U.S. District Judge Otis Wright
The expert wrote in his report, “To maximize income, Plaintiff Strike 3 has a vested interest in maximizing the number of IP addresses VXN reports as infringing Strike 3’s movies. Maximizing the number of infringing IP addresses maximizes the number of allegedly accused users and hence opportunities for deriving income by litigating, harassing and settling.”
The expert concludes that Strike 3 “prioritizes maximizing the number of BitTorrent users suspected of infringement over ensuring that non-infringers are reliably distinguished from infringers.”
A spring fling of litigation
Because Edmondson’s theory goes to the heart of Strike 3’s business model, the case has turned into a battle royal. There are multiple lawyers and experts on each side of the case.

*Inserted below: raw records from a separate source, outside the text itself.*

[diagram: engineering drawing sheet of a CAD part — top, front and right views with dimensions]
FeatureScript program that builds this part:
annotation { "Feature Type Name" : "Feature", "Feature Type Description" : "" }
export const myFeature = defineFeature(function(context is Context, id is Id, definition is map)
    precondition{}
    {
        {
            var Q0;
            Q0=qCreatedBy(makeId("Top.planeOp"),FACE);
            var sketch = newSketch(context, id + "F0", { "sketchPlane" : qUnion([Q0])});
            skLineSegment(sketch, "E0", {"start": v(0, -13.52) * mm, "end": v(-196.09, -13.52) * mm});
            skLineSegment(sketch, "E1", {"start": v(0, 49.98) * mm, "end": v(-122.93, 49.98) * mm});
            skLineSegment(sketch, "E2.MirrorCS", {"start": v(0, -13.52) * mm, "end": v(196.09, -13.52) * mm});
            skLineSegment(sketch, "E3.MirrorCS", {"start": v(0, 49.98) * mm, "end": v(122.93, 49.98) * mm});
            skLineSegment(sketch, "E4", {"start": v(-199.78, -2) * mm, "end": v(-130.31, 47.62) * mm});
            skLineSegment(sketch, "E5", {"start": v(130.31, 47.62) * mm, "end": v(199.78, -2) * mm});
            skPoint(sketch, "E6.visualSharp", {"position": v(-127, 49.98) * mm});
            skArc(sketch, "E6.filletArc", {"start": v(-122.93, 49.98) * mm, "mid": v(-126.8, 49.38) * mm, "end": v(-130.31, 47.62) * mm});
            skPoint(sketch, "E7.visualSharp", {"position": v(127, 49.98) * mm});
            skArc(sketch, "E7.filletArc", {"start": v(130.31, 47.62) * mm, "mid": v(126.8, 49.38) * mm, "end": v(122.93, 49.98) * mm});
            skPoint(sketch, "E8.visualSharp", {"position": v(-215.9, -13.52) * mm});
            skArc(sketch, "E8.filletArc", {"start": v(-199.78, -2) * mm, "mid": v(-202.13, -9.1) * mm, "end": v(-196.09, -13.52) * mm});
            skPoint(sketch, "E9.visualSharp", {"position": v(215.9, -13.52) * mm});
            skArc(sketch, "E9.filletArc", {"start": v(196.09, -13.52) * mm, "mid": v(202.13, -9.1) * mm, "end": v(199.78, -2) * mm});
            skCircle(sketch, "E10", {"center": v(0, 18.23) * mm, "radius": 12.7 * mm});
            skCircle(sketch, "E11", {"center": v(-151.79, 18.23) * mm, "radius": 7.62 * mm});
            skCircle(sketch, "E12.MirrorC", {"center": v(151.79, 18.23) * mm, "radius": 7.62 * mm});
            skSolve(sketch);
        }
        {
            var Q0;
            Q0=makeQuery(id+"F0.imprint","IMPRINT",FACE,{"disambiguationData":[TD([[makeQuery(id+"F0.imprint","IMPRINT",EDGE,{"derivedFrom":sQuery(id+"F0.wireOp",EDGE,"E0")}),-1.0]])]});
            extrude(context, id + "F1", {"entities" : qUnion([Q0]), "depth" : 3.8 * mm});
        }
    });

In an order dated Jan. 18, the trial judge denied both sides motions for summary judgment and cleared the way for a full-blown trial, though a trial date has not yet been set. Edmondson has asked for a jury hear the case.
Strike 3’s Florida counsel, Christian Waugh, in response to a request for comment, defended the company’s technology.
“There is not nor has there ever been, anywhere, evidence that Strike 3’s VXN technology is unreliable. Just the opposite. Literally every piece of evidence produced regarding it in my case, including multiple expert reports, have demonstrated that it is virtually perfectly reliable. Furthermore, there is no evidence of any false positives,” Waugh said.
Waugh says that he intends to introduce all the VXN data at trial and expects to prove that Doe committed infringement.
It is too early to know how the 15 cases filed in San Francisco on Valentine’s Day will turn out, but if they follow the general course of Strike 3’s earlier cases in the district, by summer most or all of the cases will have settled and Strike 3 will have pocketed settlements aggregating between $150,000 and $225,000.
In the Malibu Media case, Judge Wright said that he was concerned that the federal courts should not be “cogs in a plaintiff’s copyright-enforcement business model,” but when defendants settle quickly without raising issues for a judge to consider, the cases run their course without much direct judicial involvement.
Edmondson’s case — should he be successful — might change the equation, but as long as the status quo continues, it is not unrealistic to expect that San Francisco will continue to be the national leader in these cases.